The Collins Corpus is an analytical database of English with over 4.5 billion words. It contains written material from websites, newspapers, magazines and books published around the world, and spoken material from radio, TV and everyday conversations. New data is fed into the Corpus every month, to help the Collins dictionary editors identify new words and meanings from the moment they are first used.
What does the Corpus tell us?
All COBUILD dictionaries are based on the information we find in the Collins Corpus. The full Corpus contains 4.5 billion words. The Bank of English™ is a subset of 650 million words from a carefully chosen selection of sources, to give a balanced and accurate reflection of English as it is used today. Our lexicographers use the Bank of English™ every day, and they use the full Collins Corpus to check more widely for extra information.
Because the Collins Corpus is so large, we can look at lots of examples of how people really use the words. The data tells us how words are used, what they mean, which words are used together, and how often words are used. This information on frequency helps us decide which words to include in the COBUILD dictionaries.
Did you know?
All of the examples in COBUILD dictionaries are examples of real English, taken from the Corpus. The Collins Corpus lies at the heart our publishing for learners of English and you can be confident that COBUILD will show you what you need to know to be able to communicate easily and accurately in English.
How do dictionary editors use the Corpus?
When a dictionary editor wants to add a new word to COBUILD, they search the Corpus for every example of the word. The word appears on the computer screen in a long list of sentences and the editor can arrange the lines in different ways depending on what they want to look at.
For example, let’s look at the phrase 'in the cloud', and how its meaning has changed over time.
1990-1999: 100% of all examples of 'in the cloud' in the written Subcorpus relate either to meteorology or clouds of dust, smoke or alike. Below are some examples from the Corpus with their sources.
'Sometimes there was a break in the cloud and you could see for miles.' (Sunday Times)...
'Chondrules [...] probably started out as globs of molten rock in the cloud of dust and gas that gave birth to the Solar System.' (New Scientist)
2005-2009: More than 60% of the entries found in the Corpus now relate to computing.
'...his goal is to create a kind of Windows in the cloud.' (The Economist) 'Will information I store in the cloud be secure?' (Computing) 'Since the data is stored in the cloud, there 's no risk of data loss.' (Financial Mail, South Africa)
The compound 'cloud computing' didn’t even exist in the 1990-1999 Corpus, but there are more than 500 hits in the 2005-2009 Corpus.

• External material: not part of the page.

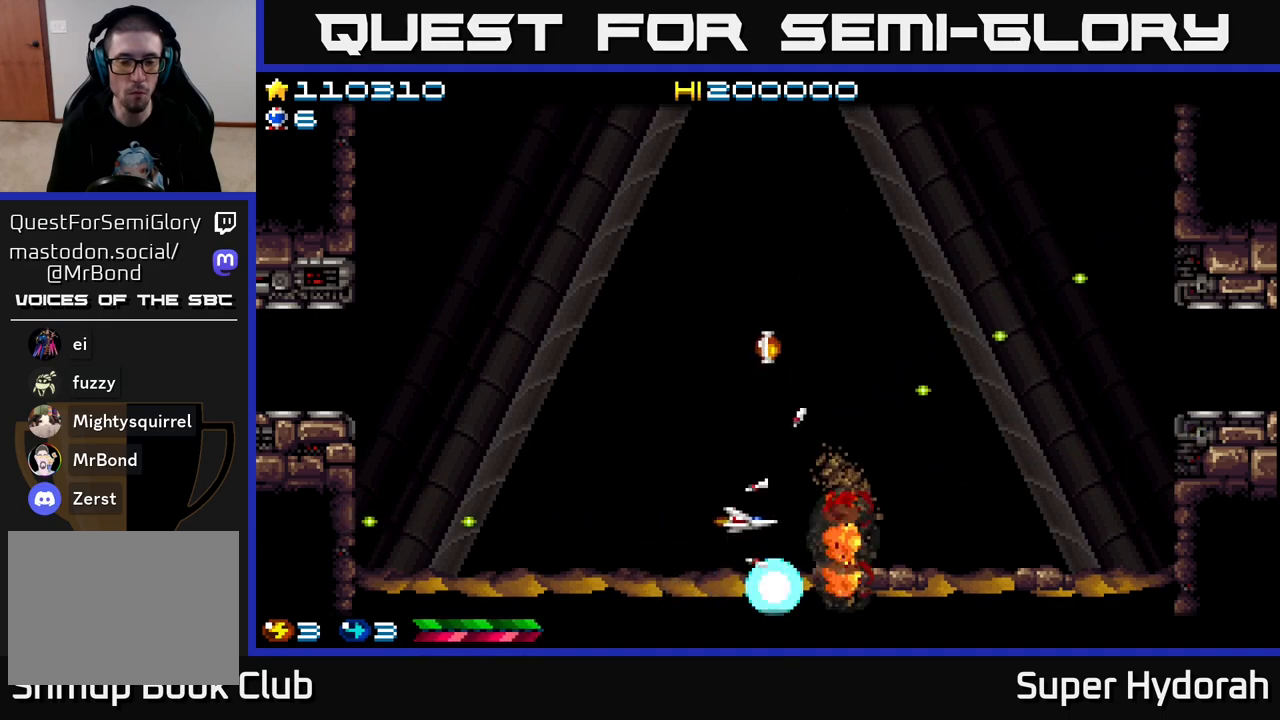
{"buttons": ["A"], "left_stick": "center", "events": [[100, "DPAD_RIGHT", "down"], [200, "DPAD_RIGHT", "up"]]}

'The attraction of cloud computing is evident for a small startup business lacking the finances to develop and maintain IT infrastructures in-house. (Computing) ...companies that consider cloud computing need to also understand the legal implications of losing access to such a service.' (Computing) '...with cloud computing, it is much harder to know where information is and who is controlling it.' (Computing) '...cloud computing lets companies have someone else run their software remotely for a monthly or annual fee, with users accessing the programs over live Internet connections.' (Denver Post)
This shows that the word 'cloud' was mainly used in its meteorological sense before 2005. In recent years, 'cloud', in the sense of web-based storage for files, has become frequent along with new collocations ('cloud computing') and new phrases ('in the cloud').